_Dataset_
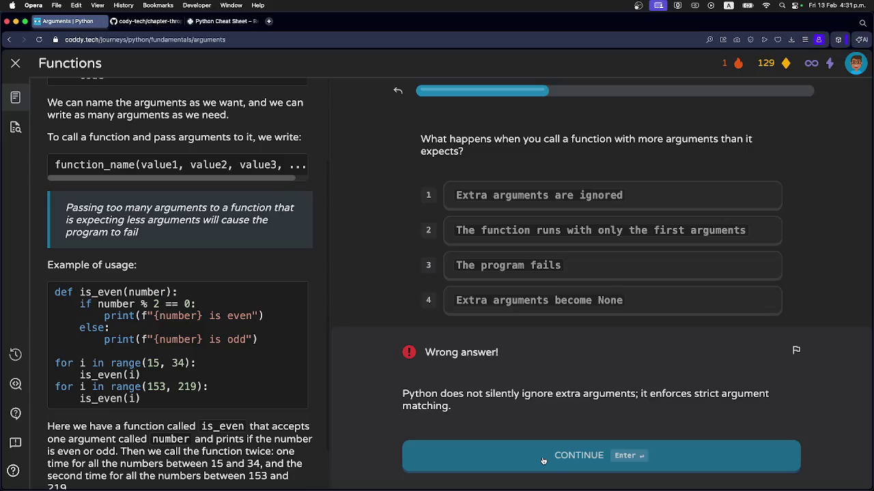
left_click(543, 462)
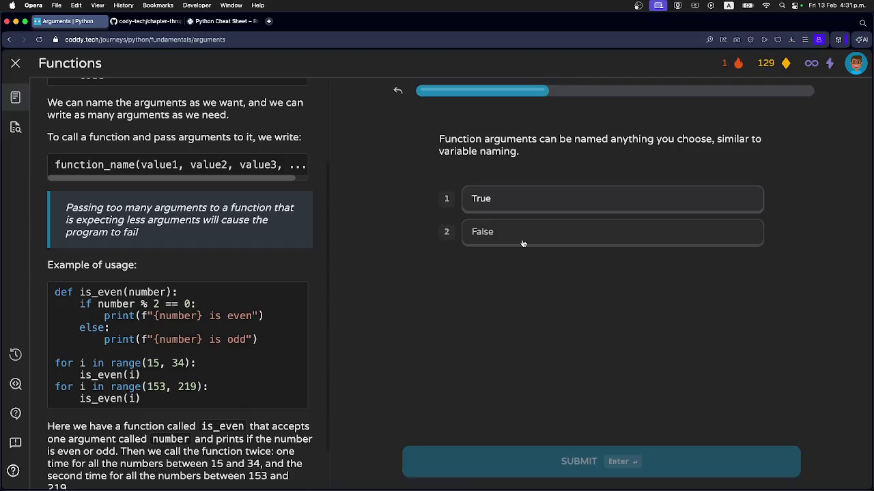
Step: Answer True to the statement about naming arguments like variables and continue
left_click(517, 209)
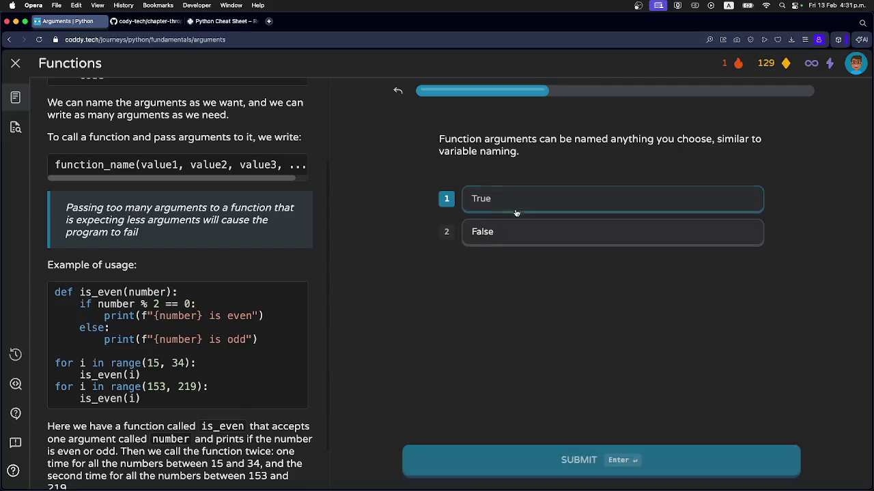
left_click(560, 462)
left_click(559, 462)
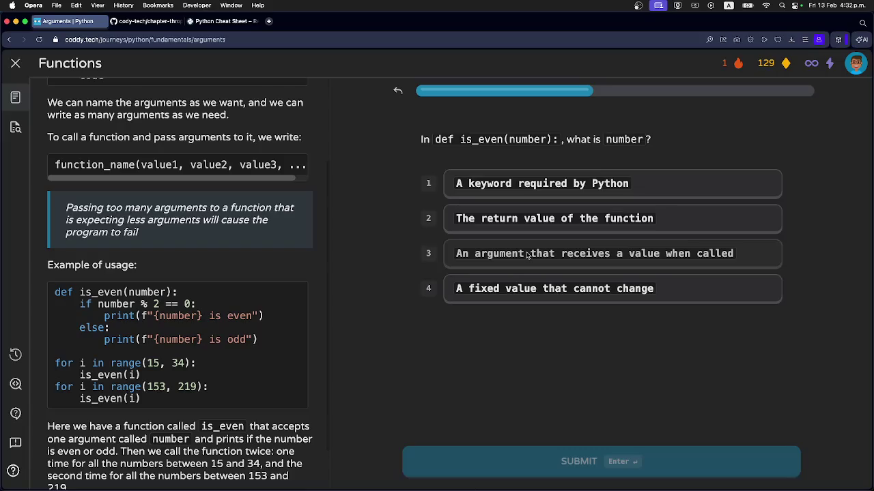
Step: Answer that number in is_even is an argument receiving a value when called
left_click(527, 254)
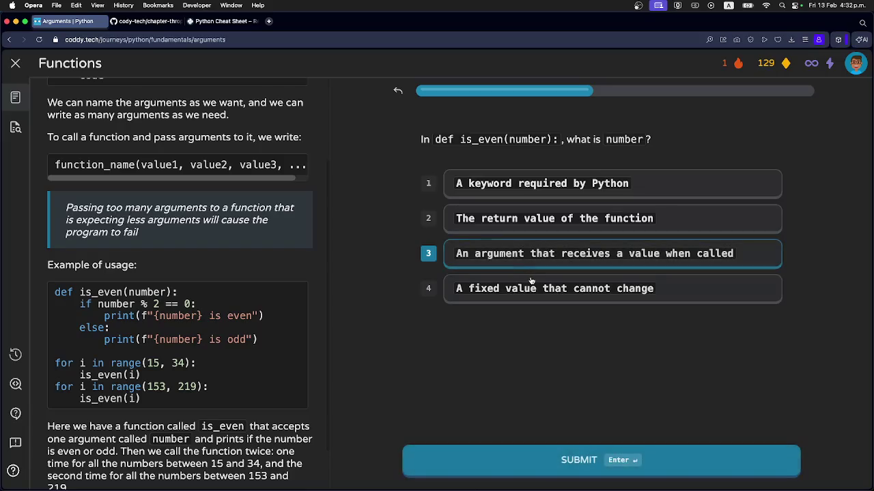
left_click(594, 461)
left_click(595, 461)
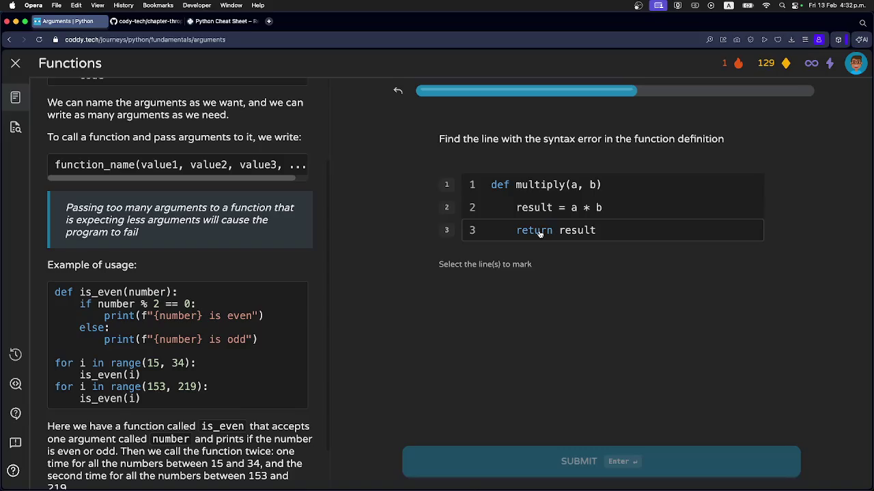
Step: Mark line 1 of def multiply(a, b) as the syntax error and continue
left_click(541, 187)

_Task statement_
Each entry above should be restated word for word, though no picture may appear in the copy.

_Solution for this problem_
left_click(543, 462)
Step: Answer True to the statement about naming arguments like variables and continue
left_click(517, 209)
left_click(560, 462)
left_click(559, 462)
Step: Answer that number in is_even is an argument receiving a value when called
left_click(527, 254)
left_click(594, 461)
left_click(595, 461)
Step: Mark line 1 of def multiply(a, b) as the syntax error and continue
left_click(541, 187)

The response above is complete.